Two Rivers: A Shared Heritage
The book is certainly a conceptual and poetic achievement...
From the Ganges to the Tay is a long poem that winds across the pages in a deliberate setting that mimics the flow of a river. In the pages of this neatly produced paperback, the River Ganges and the River Tay speak to each other of their origins and the different countries through which they flow. It is, given the unique nature of both the rivers and the character of their native lands, a joint fable that spans myth, legend, history and geography.
From the Ganges to the Tay is an exploration of the historical importance of the ties between India and Scotland and their contemporary relevance as a natural symbol of continuity and peace.
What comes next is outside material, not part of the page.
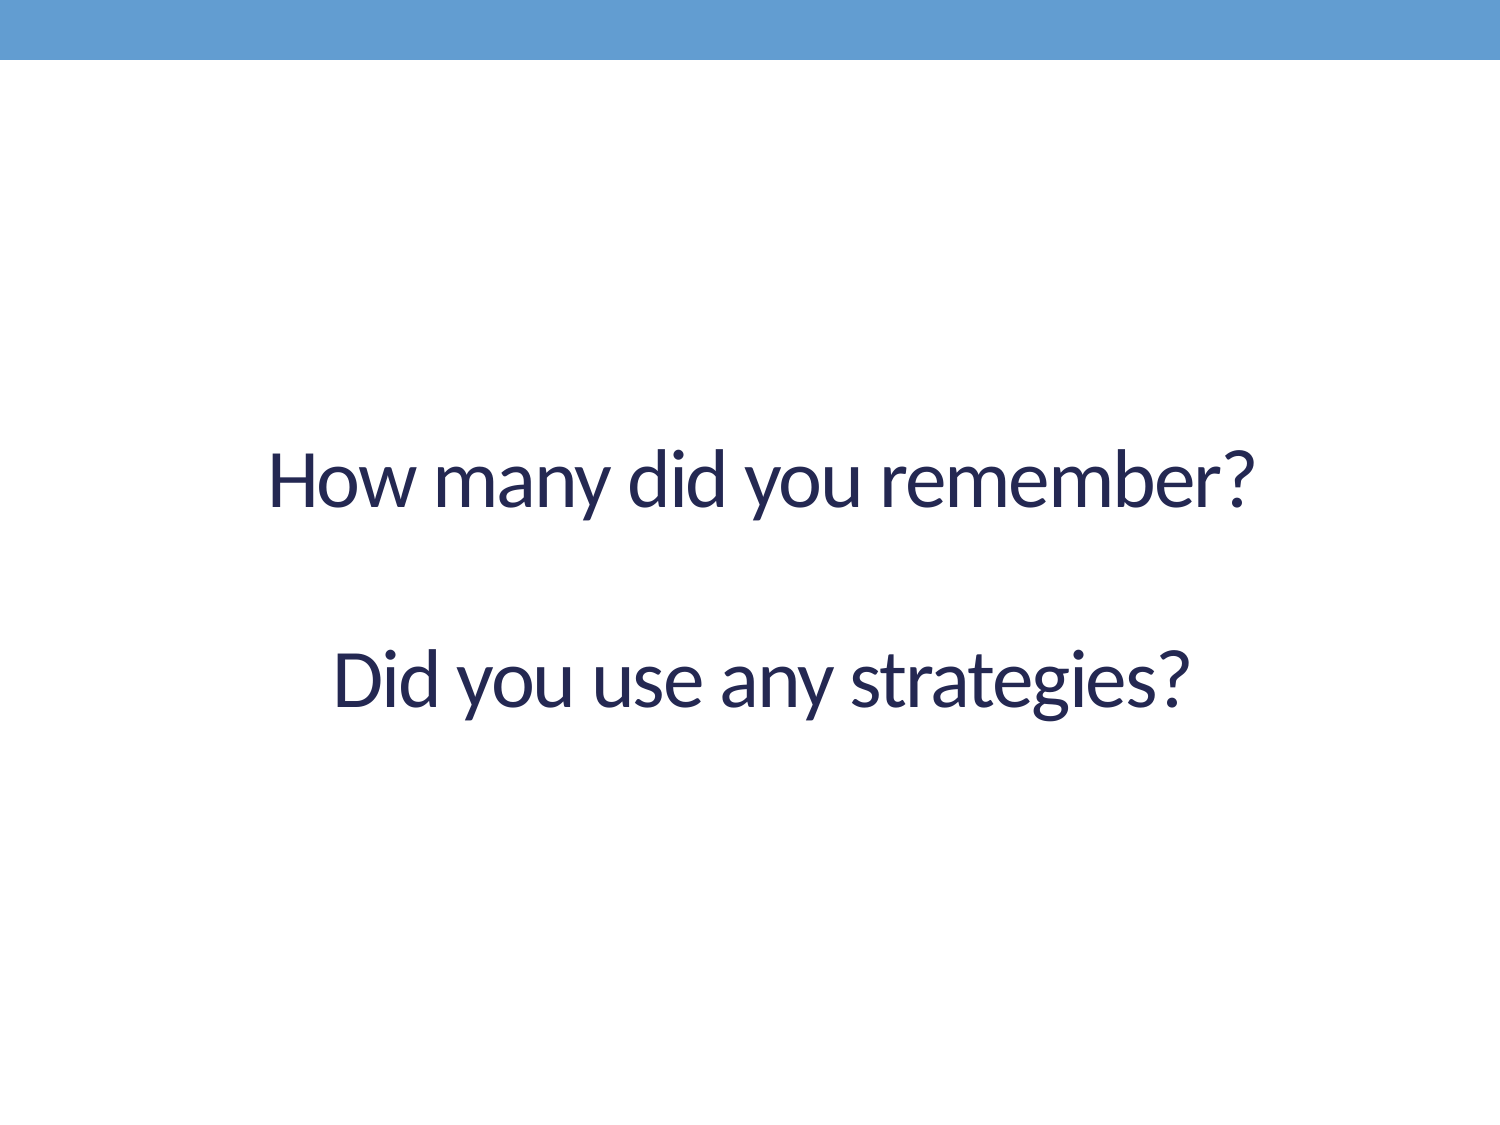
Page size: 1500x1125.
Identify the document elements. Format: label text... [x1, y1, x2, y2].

The choice of subject is due partly to the fact that Scotland and Bengal have been working hand in the cause of literature and that this year Scotland was the theme country at the Kolkata Book Fair. However, setting that aside, the book is certainly a conceptual and poetic achievement.
Fraser maintains her narration unfalteringly covering the differences and similarities between the two rivers, with twists and turns of rhyme. For an Indian reviewer one has to maintain balance between a partiality for the Ganga - that most mythical and sacred of rivers - and unfamiliarity with the Tay. One begins by taking the Ganga's superiority for granted and moving on to concede that the more modest Tay, a male river at that, has its virtues
The form is ultimately a dialogue between the two rivers where they discuss their shared history. For the most part, as is important in a poem of cultural exchange like this one, the two rivers share experiences of the historic links between the Ganges and the Tay through jute and engineering. Patrick Geddes is brought in along with his respect for the architecture of Varanasi, which led him to leave the city untouched even though ordered to modernise it for the purpose of more efficient administration by the British government. There are other interesting anecdotes put in, made more amazing by the fact that they are told in verse.
The poem is described as an epic, but presumably Fraser meant 'epic' in the sense of a wide canvas since the poem can hardly be defined as one in the traditional sense of the word - an epic poem after all celebrates heroic achievement of gods and heroes, starting with the ***Mahabharata*** and trailing onwards. The rivers, the two largest in their respective countries, are sources of life, conflict and industrial and historical change and in that sense can perhaps be looked at as epic - certainly the Ganges journey through the locks of Shiva's hair past Haridwar down to the Bay of Bengal is epic, but the qualifier is not really required since the stories and exchanged dialogue are amazing enough.
The poem dialogue is given body by photographs taken along the courses of the two rivers and the people who live and work alongside. Size would have greatly enhanced the effect, complementing word and image, but presumably there were economies of scale to be taken into consideration.
All in all the work is well worth reading both for those interested in Scotland's links with India and for those who enjoy verse for verse's sake.